Calculate source space clustering with 1 time point

Hello MNE community,

I am working with source localization in surface EEG. I used LCMV and eLORETA and want to compare two specific time points of the Source Estimates between two conditions. I explored different alternatives and decided to use spatiotemporal clusters ( spatio_temporal_cluster_1samp_test) to assess the difference between the conditions. I am only interested in spatial differences, so I discarded the time axis and shaped my data as (subjects × time × sources loc) = 23 × 1 × 81924.

So, I was wondering if there are any restrictions on using the spatio_temporal_cluster functions. I was able to run my code, but I see the brain empty (white), so I am not sure whether there are truly no clusters, there is a problem in the way I plotted, or if I am making a conceptual error and should use another approach/function. Here is my code.

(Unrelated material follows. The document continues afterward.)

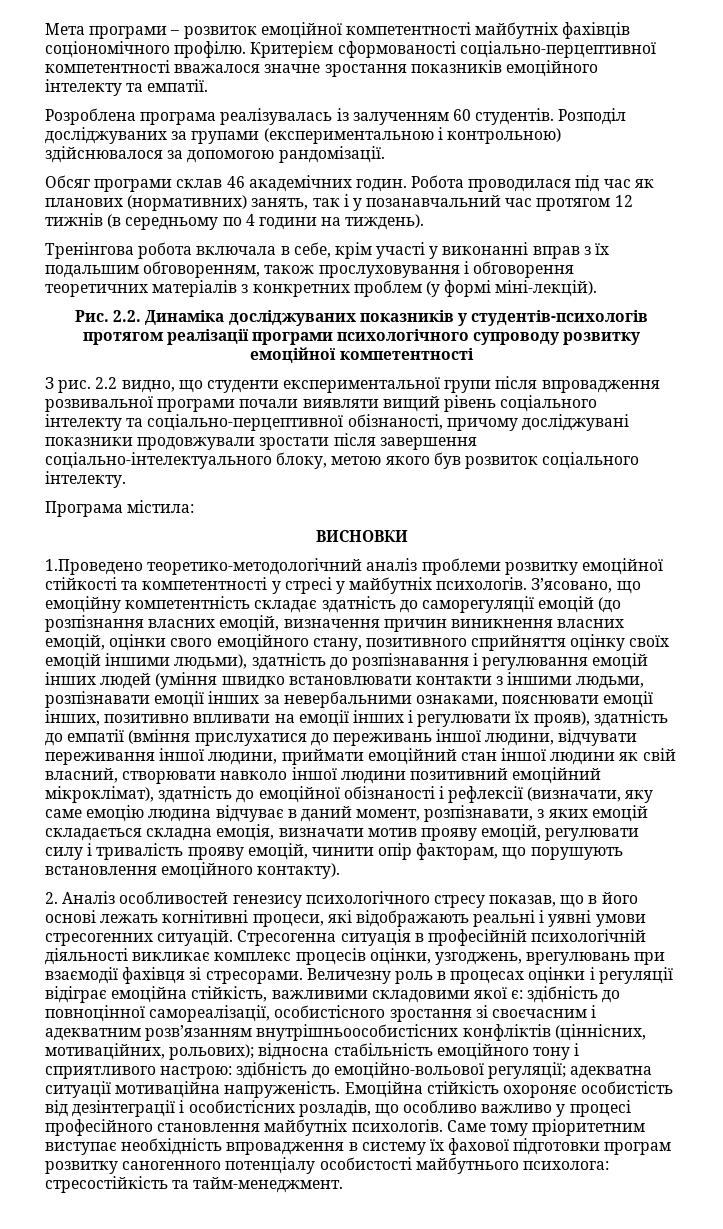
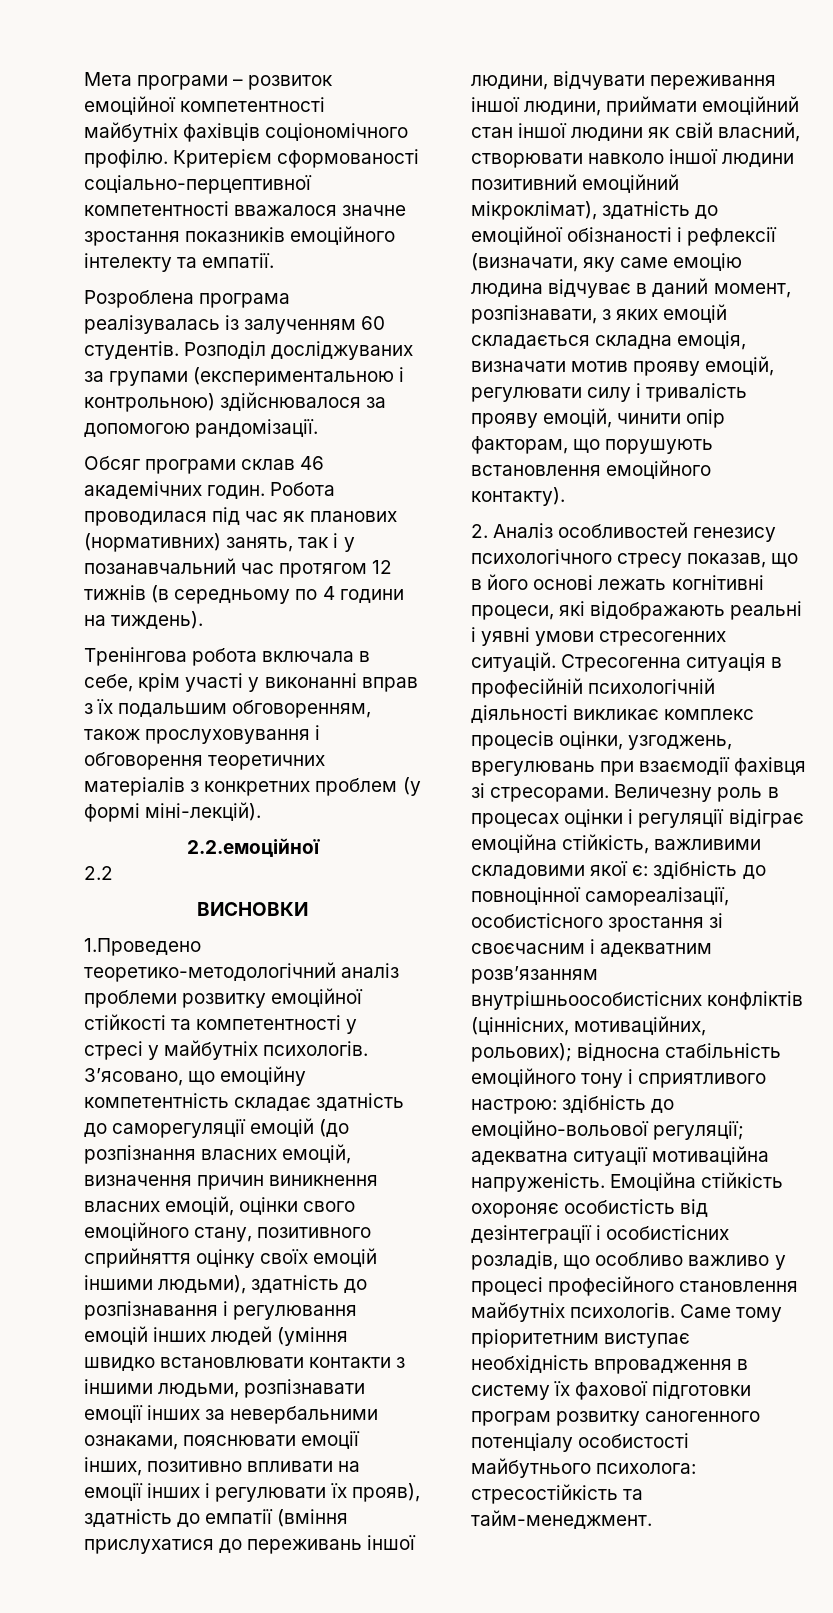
[74,310,649,326] [82,328,641,345] [250,347,474,363] [45,376,660,393] [45,395,598,412] [45,414,629,431] [45,433,477,450] [45,452,640,469] [45,471,126,488] [45,500,195,517] Рис. 2.2. Динаміка досліджуваних показників у студентів-психологів протягом реалізації програми психологічного супроводу розвитку емоційної компетентності // З рис. 2.2 видно, що студенти експериментальної групи після впровадження розвивальної програми почали виявляти вищий рівень соціального інтелекту та соціально-перцептивної обізнаності, причому досліджувані показники продовжували зростати після завершення соціально-інтелектуального блоку, метою якого був розвиток соціального інтелекту. // Програма містила: -> [186,838,321,857] [84,866,113,880] 2.2.емоційної // 2.2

def statistics_source_space(list_files_per_condition, save_dir_averages, method, time_points, n_permutations, lowpass, overwrite):

input_data = {‘condition1’: [], ‘condition2’:[]}
for file in list_files_per_condition:
      stc = io.read_source_estimates(file, ‘’, lowpass, method, morphed=True)
      vertices = stc.vertices  # store vertices once ideally

       if ‘condition1’ in file:
           idx = stc.time_as_index(time_points[‘condition1’])
           input_data[‘condition1’].append(stc.data[:, idx])
       elif ‘condition2’ in file:
          idx =stc.time_as_index(time_points[‘condition2’])
          input_data[‘condition2’].append(stc.data[:, idx])
     read_fsaverage_dir = r’C:\Sourcelocalization\data\grand_averages’
     forward = io.read_forward(‘fsaverage.fif’, read_fsaverage_dir)
     adjacency = spatial_src_adjacency(forward[‘src’])
     n_subjects = len(input_data[‘condition1’])
     #Convert to arrays with shape (subjects, 1,vertices) for cluster test
     cond1_data = np.stack(input_data[‘condition1’], axis=0)
     cond2_data =   np.stack(input_data[‘condition2’], axis=0)
     X = cond1_data - cond2_data
     X = np.transpose(X, [0, 2, 1]) # subject x time x source (size = 23 x 1 x 81924)
     #Set up cluster analysis
     p_threshold = 0.05
     t_threshold = -stats.distributions.t.ppf(p_threshold / 2,   n_subjects - 1)
     seed = 10
     print(‘Clustering.’)
     #Cluster permutation 1000 permutations
     T_obs, clusters, cluster_p_values, H0 = clu = mne.stats.spatio_temporal_cluster_1samp_test(X, adjacency=adjacency,n_permutations=n_permutations,threshold=t_threshold, seed=seed, n_jobs=12)


     stc_all_cluster_vis = summarize_clusters_stc(clu, vertices=vertices,subject=‘fsaverage’)

     colormap = ‘hot’
     brain = stc_all_cluster_vis.plot(hemi=‘both’, views=‘lat’, colormap=colormap,size=(600, 600), background=‘w’, colorbar=False,smoothing_steps=3)

This is my output

This is the resulting plot

Many thanks,
Christian

Looking at your output, you have two clusters, both of which are significant. The reason that you don’t see anything in the plot is probably because colors are given to the number of samples “wide” a cluster is, which in your case is always exactly 1 timepoint. So the visualization has no meaningful colors to assign and this probably triggers and edge-case where it breaks.